Décès d’Aafifoudine Aboudou

Le combat pour la vérité et la justice continue

19 juillet 2010, par Geoffroy Géraud-Legros

Afin d’honorer la tradition musulmane, les proches et amis d’Aafifoudine Aboudou se sont retrouvés samedi dernier, soit 40 jours après le décès toujours non élucidé du jeune lycéen. L’occasion, aussi, pour les parents de la victime et l’Association vérité et justice pour Aafifoudine (AVJA), d’aller à la rencontre de la population pour demander que toute la lumière soit faite sur ce tragique évènement. Une demande citoyenne, qui n’est pas satisfaite aujourd’hui.

C’est par un geste fort qu’a débuté ce jour de mémoire : après s’être rassemblés à La Chaloupe, des jeunes ont rituellement parcouru l’itinéraire menant à La Possession, au cours duquel a disparu Aafifoudine Aboudou. Pendant ce temps, d’autres se retrouvaient pour un parcours à vélo dans la ville du Port, organisé avec le concours de l’association Trans’Port Vélo Ville (TVV). Rejoints à la mi-journée par des citoyens venus de toute l’île, les deux groupes se sont rassemblés le temps d’une prière au cimetière paysager du Port. De l’après-midi jusqu’au soir, des activités se sont succédé, permettant les échanges entre les participants. Soutenue par la Mairie du Port, des commerçants et plusieurs associations, cette initiative a permis à tous ceux que ce drame a ému de continuer à faire vivre la mémoire du jeune homme. Une manière aussi, pour ces Réunionnais que le racisme et les préjugés prennent trop souvent pour cibles, de se faire connaître du reste de la population.

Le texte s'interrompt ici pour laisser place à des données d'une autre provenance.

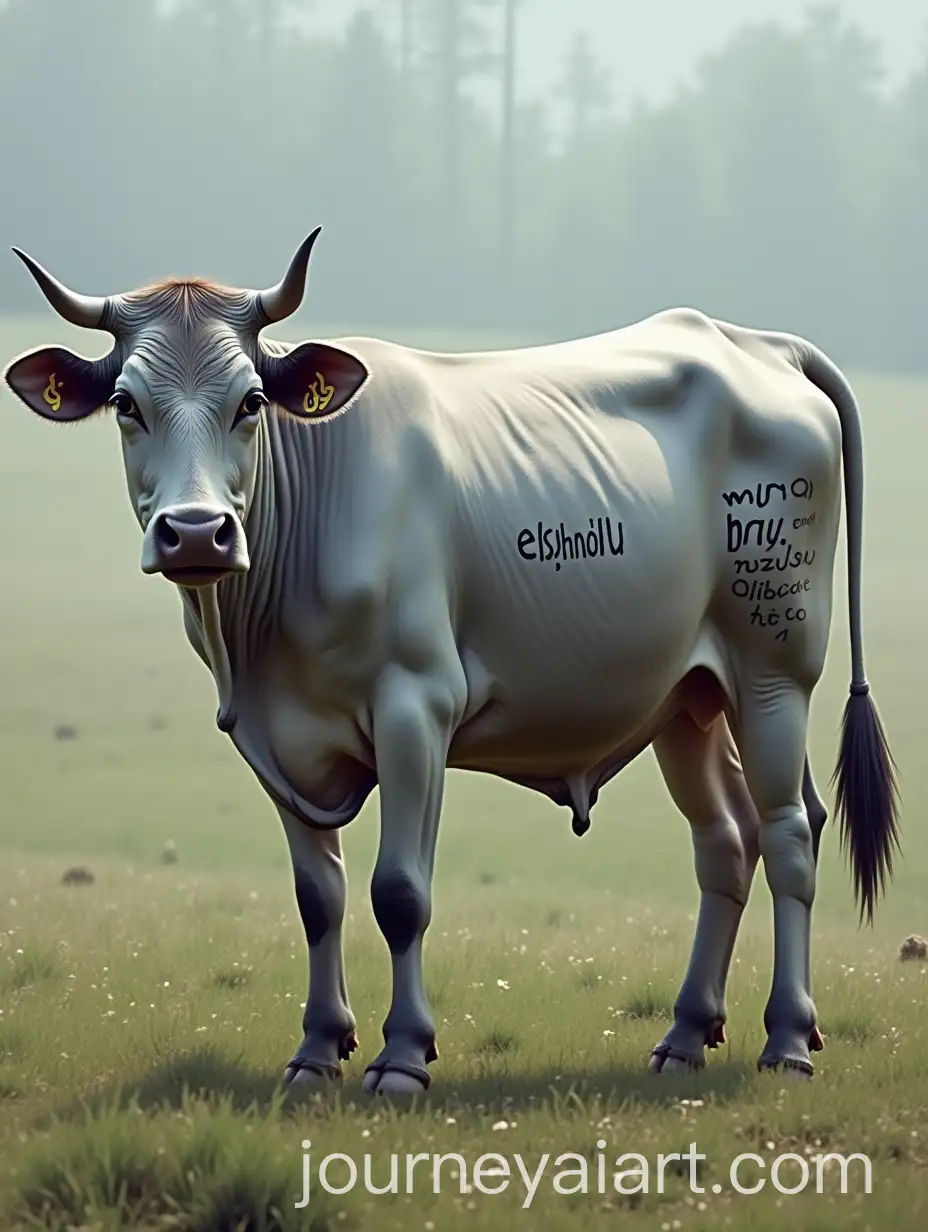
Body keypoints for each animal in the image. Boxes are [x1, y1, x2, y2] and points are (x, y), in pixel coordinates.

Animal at [4, 230, 899, 1094]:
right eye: (126, 404)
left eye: (250, 402)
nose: (196, 532)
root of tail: (761, 345)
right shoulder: (277, 737)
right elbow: (318, 897)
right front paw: (317, 1050)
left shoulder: (415, 706)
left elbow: (399, 893)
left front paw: (402, 1056)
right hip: (686, 694)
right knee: (725, 839)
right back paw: (683, 1035)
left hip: (773, 666)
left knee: (789, 831)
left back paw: (788, 1040)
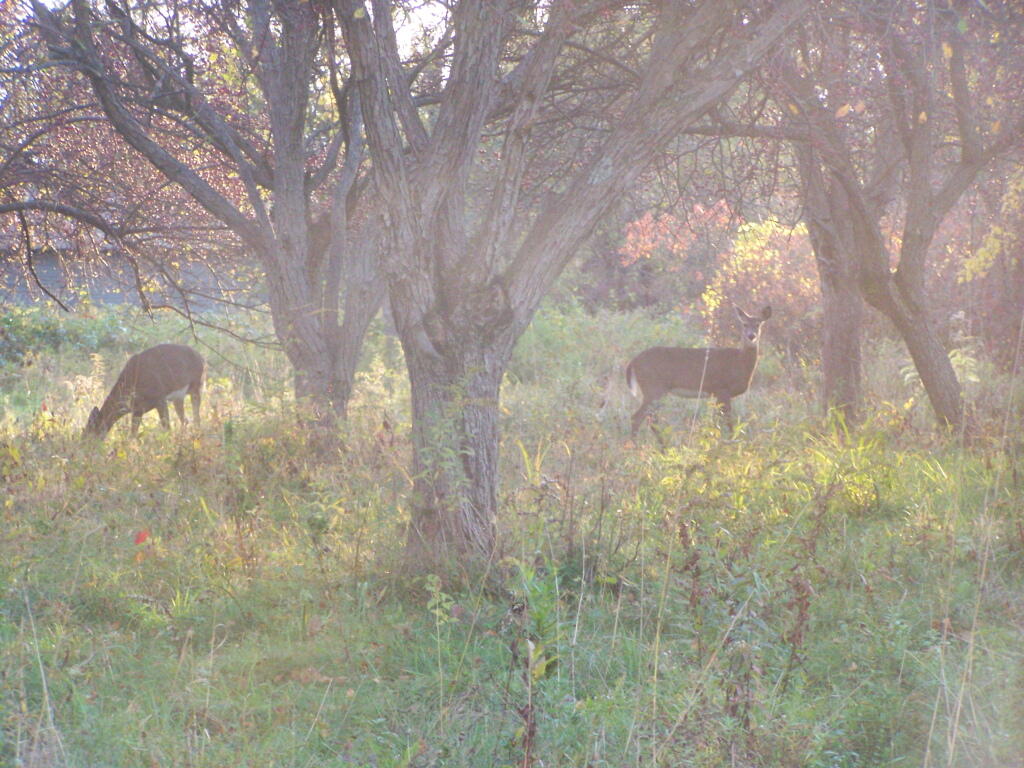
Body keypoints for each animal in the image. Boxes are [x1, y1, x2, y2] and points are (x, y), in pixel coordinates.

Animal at [625, 305, 771, 436]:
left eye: (758, 325)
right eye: (744, 324)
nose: (751, 336)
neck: (739, 363)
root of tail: (633, 362)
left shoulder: (716, 393)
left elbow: (716, 421)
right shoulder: (722, 389)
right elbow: (727, 421)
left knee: (649, 419)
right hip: (653, 388)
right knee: (638, 418)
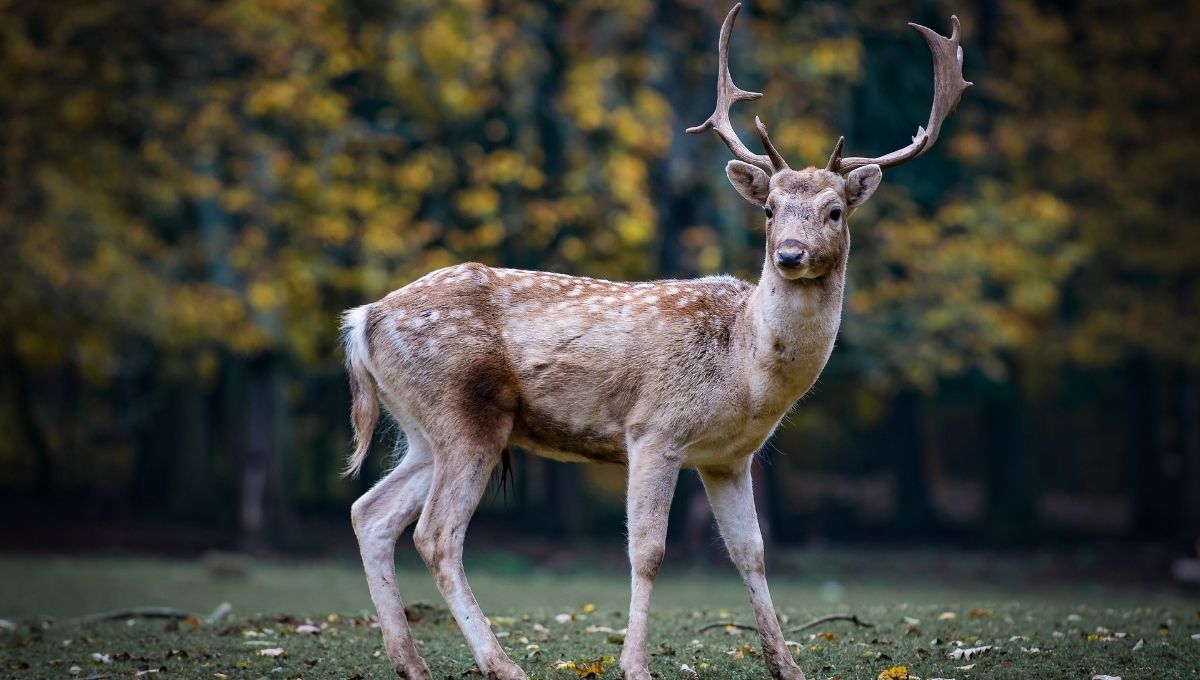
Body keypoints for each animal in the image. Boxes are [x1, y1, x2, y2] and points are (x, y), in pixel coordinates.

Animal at [342, 4, 969, 679]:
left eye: (835, 211)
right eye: (770, 209)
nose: (789, 255)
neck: (744, 369)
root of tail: (364, 319)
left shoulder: (729, 457)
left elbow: (751, 552)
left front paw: (787, 665)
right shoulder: (653, 430)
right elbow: (648, 551)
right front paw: (634, 664)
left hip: (421, 428)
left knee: (370, 513)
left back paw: (412, 663)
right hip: (464, 413)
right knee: (435, 535)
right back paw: (502, 664)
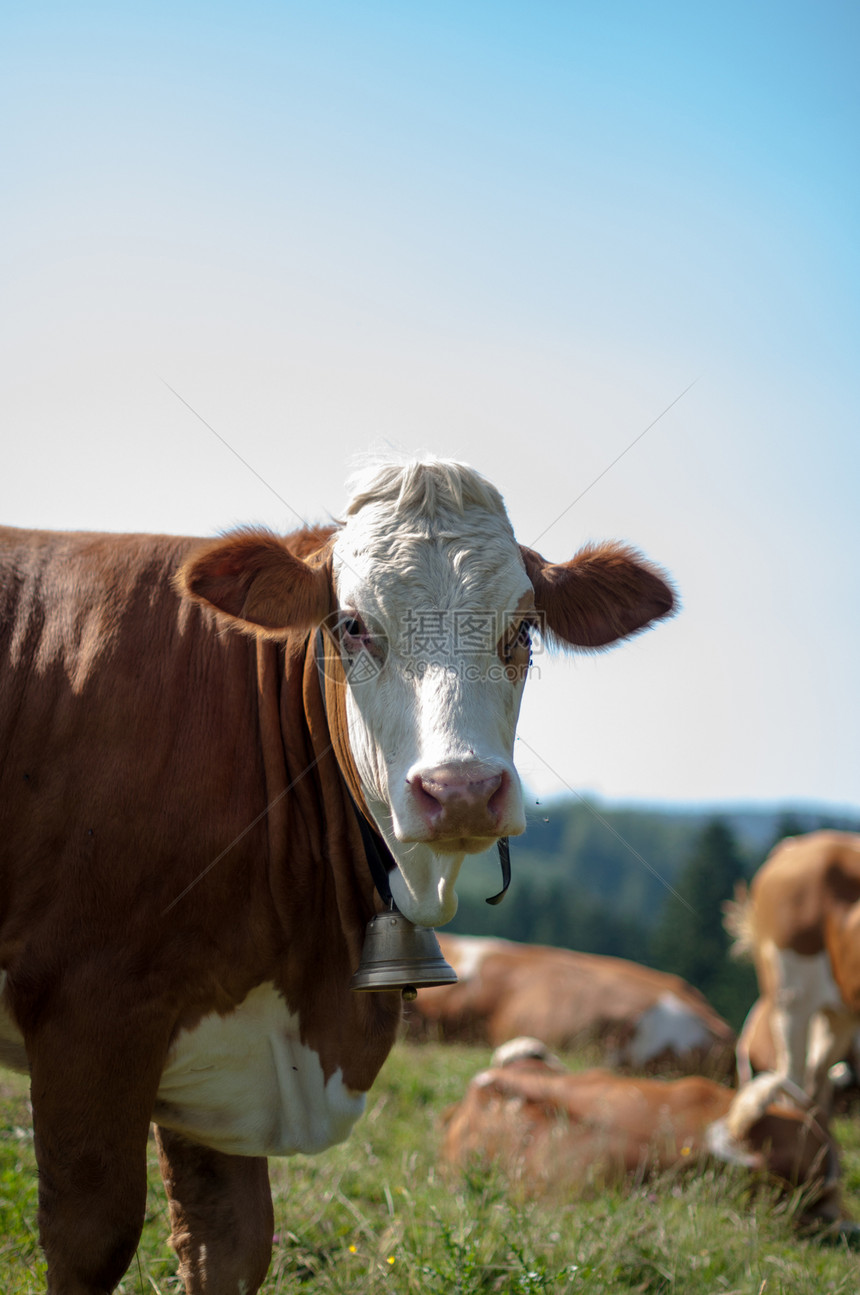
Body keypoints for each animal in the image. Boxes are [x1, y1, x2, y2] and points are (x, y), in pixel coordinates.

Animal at [0, 458, 673, 1295]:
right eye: (352, 624)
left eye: (522, 629)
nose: (461, 789)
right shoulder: (88, 1010)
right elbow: (91, 1236)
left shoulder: (222, 1058)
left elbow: (229, 1244)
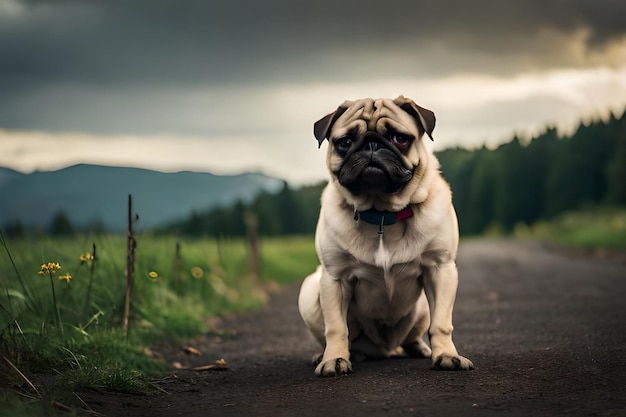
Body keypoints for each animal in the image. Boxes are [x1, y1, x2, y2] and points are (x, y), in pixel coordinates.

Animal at [298, 96, 472, 376]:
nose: (372, 144)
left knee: (414, 335)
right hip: (310, 291)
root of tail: (385, 349)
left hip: (422, 307)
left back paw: (419, 349)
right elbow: (335, 328)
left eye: (400, 138)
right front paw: (334, 359)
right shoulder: (335, 278)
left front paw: (446, 355)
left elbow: (442, 324)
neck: (381, 214)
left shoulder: (440, 269)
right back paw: (333, 355)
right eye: (344, 142)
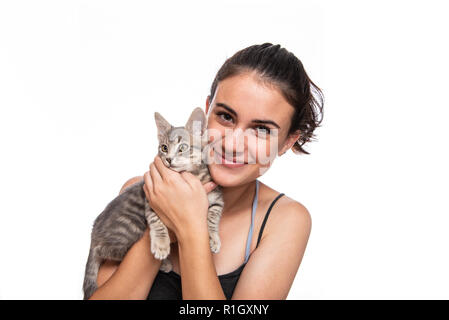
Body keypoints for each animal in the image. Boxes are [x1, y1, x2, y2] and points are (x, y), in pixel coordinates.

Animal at [82, 107, 222, 300]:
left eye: (182, 148)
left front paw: (213, 238)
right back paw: (164, 263)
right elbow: (158, 222)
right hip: (130, 228)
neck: (194, 176)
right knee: (110, 251)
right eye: (164, 148)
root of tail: (94, 234)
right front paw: (162, 245)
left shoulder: (217, 198)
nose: (168, 159)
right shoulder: (152, 200)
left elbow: (213, 217)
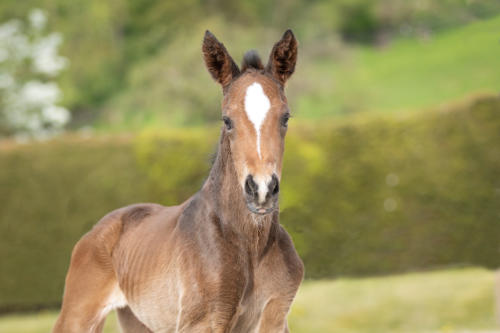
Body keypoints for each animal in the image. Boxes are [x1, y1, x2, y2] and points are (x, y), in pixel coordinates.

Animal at [54, 29, 304, 330]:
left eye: (286, 117)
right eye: (227, 120)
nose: (262, 190)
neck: (249, 245)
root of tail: (96, 231)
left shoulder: (274, 318)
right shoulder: (202, 323)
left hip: (138, 321)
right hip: (77, 316)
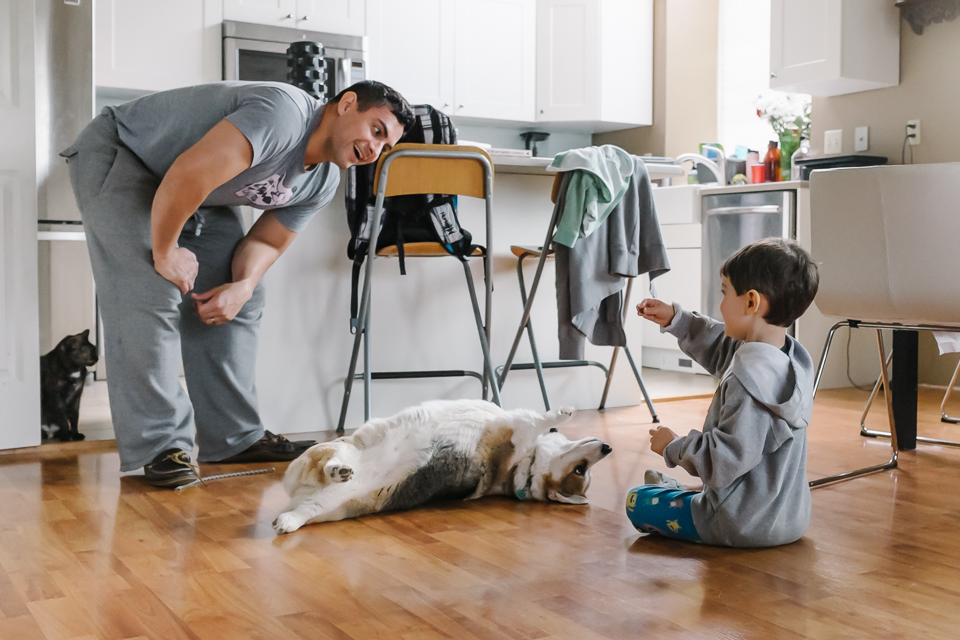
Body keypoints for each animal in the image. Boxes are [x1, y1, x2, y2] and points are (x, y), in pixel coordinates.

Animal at [274, 400, 612, 528]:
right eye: (582, 469)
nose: (608, 448)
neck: (525, 469)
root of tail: (299, 493)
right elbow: (542, 422)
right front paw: (563, 416)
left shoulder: (518, 428)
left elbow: (538, 420)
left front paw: (561, 414)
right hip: (336, 457)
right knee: (329, 463)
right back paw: (338, 471)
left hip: (331, 501)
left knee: (309, 503)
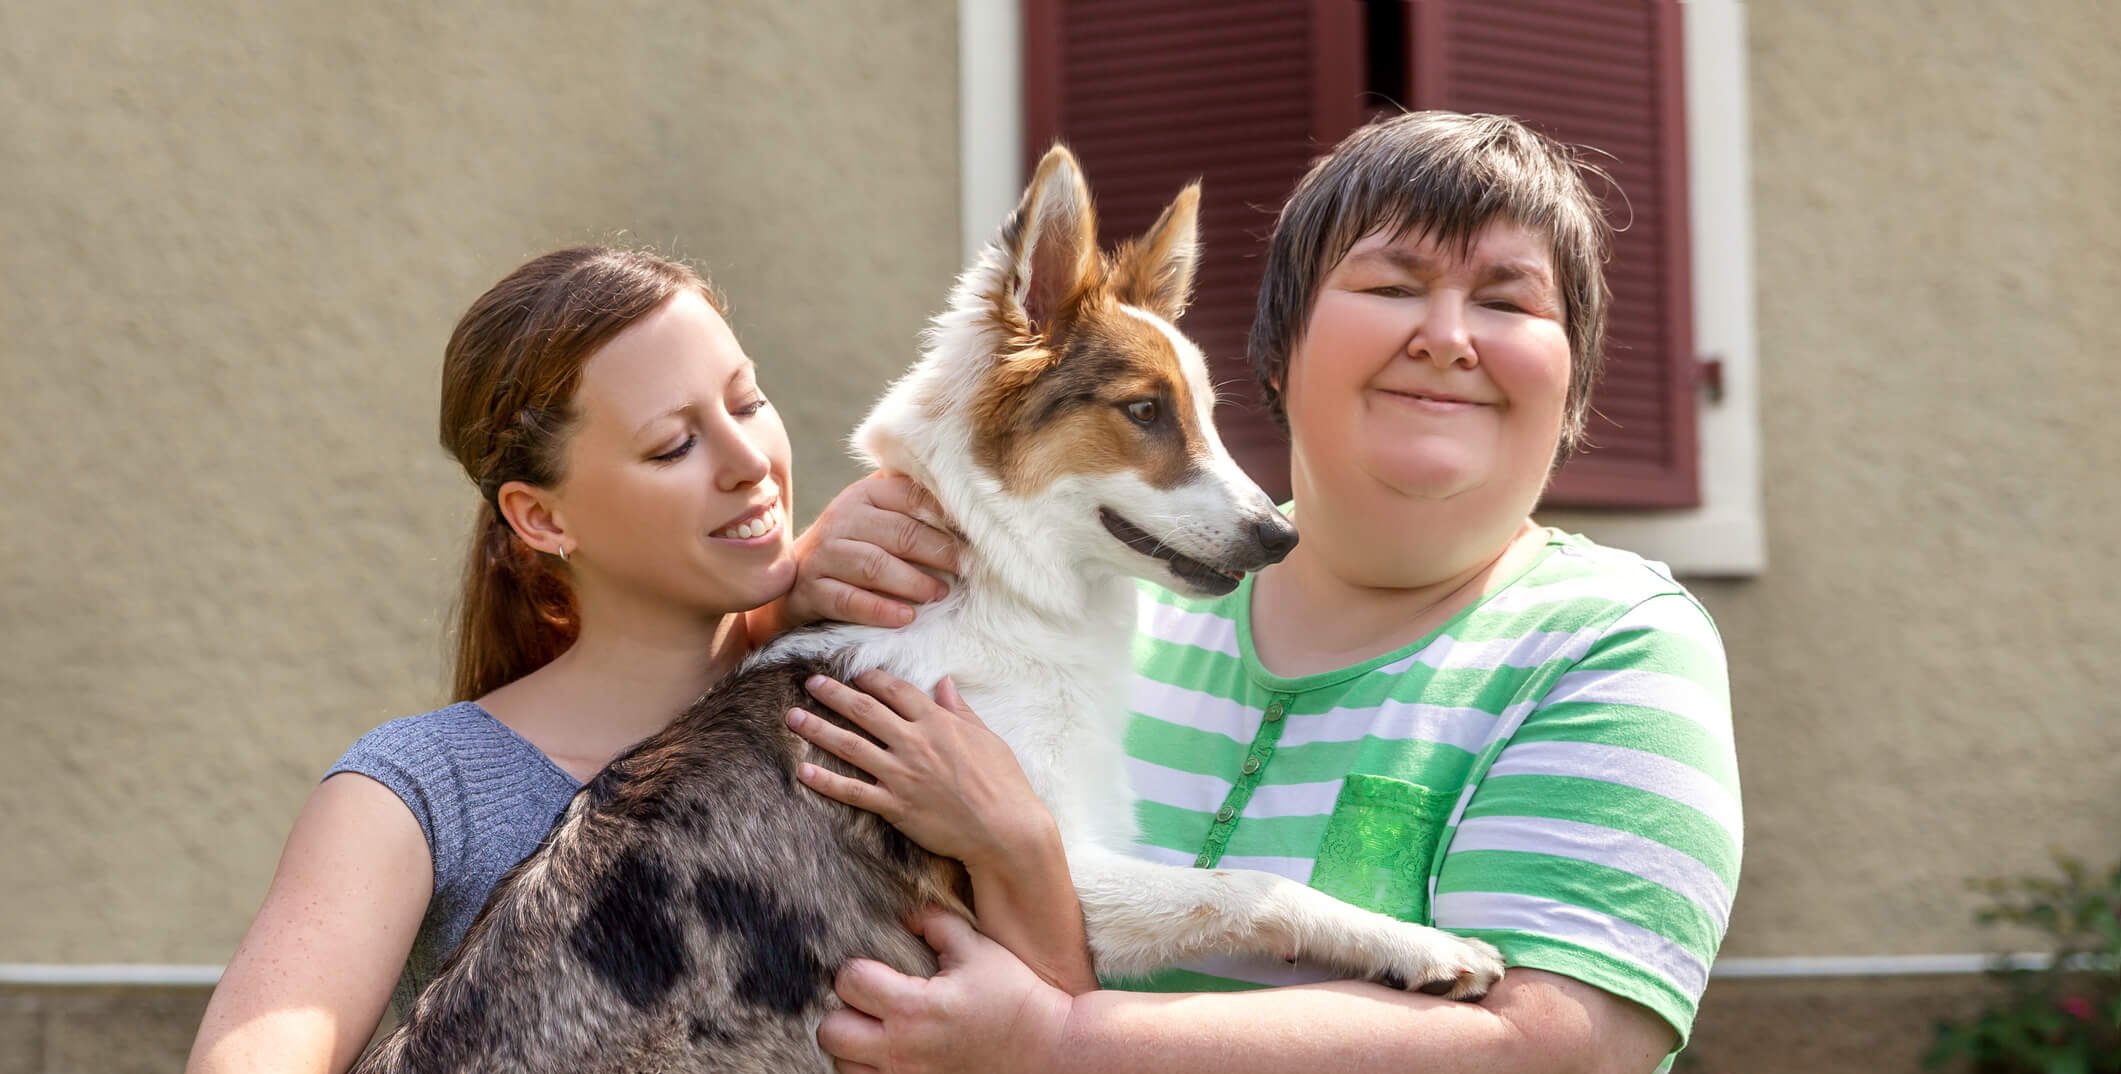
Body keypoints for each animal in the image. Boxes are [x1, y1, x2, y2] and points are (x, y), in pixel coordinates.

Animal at [347, 144, 1501, 1074]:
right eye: (1143, 412)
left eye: (1208, 415)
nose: (1281, 538)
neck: (1003, 587)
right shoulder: (1053, 870)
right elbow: (1252, 888)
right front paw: (1428, 949)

« Nous ne sommes pas satisfaits »

Objectif atteint : après une journée consacrée à des hommages et à des activités récréatives, les citoyens se sont retrouvés autour d’un repas fraternel, à quelques mètres de la maison où vivaient le jeune homme et sa famille. L’occasion de fêter les nouveaux bacheliers, dont Aafifoudine aurait dû faire partie, mais surtout de dire que le combat pour la recherche de la vérité n’a pas cessé. Car c’est un constat amer que tirent aujourd’hui la famille, les proches du jeune homme et les membres de l’association : « on a l’impression que tout le monde s’en fiche », lâche une jeune fille, évoquant le déroulement de l’enquête. « La famille n’est pas satisfaite, nous ne sommes pas satisfaits », ajoute Rachid Atoumani, l’un des fondateurs de l’AVJA. « Nous avons l’impression que les recherches ne poursuivent que certaines pistes, et en délaissent volontairement d’autres… sans raison valable ». Intervenant spontanément dans la conversation, un jeune homme s’interroge : « pourquoi les gendarmes privilégient-ils les recherches dans l’entourage du jeune homme, et mettent-ils si peu d’empressement à regarder du côté des étudiants, de l’environnement scolaire d’Aafifoudine ? ».

Que s’est-il passé ?

Pour Saylane, le beau-frère d’Aafifoudine, d’importantes zones d’ombres demeurent : « qu’on nous dise combien de personnes sont mortes dans des circonstances similaires, dans des circonstances qui laissent autant d’inconnues ? », demande-t-il, relevant que face aux nombreuses zones d’ombre qui persistent, « les enquêteurs n’ont aucune solution rationnelle »… et de souligner « que tout est loin d’être clair. Vous connaissez les circonstances du décès, très étranges. Mon beau-frère était sain d’esprit. C’était un sportif. C’était un jeune homme studieux : il préparait le Baccalauréat. Et il n’était pas seul : il y avait un encadrement. Alors, que s’est-il passé ? Il faut chercher, chercher encore. Nous attendons beaucoup du résultat des enquêtes ».

« Pour les enquêteurs, l’affaire semble déjà réglée »

« En réalité », renchérit un autre homme, « beaucoup d’entre nous ont l’impression que ceux qui ont la charge de l’enquête préjugent du résultat. Pour eux, il s’agit d’un accident, point à la ligne. Ils n’aiment pas qu’on évoque d’autres hypothèses. C’est comme s’ils faisaient une enquête parce qu’il faut bien en faire une, mais sans faire de zèle… tout simplement, parce que dans leur tête, l’affaire est déjà réglée. Pourquoi ? Est-ce parce l’Académie est mise en cause ? Est-ce pour des raisons politiques ? Ou est-ce parce que nous sommes Comoriens ? ».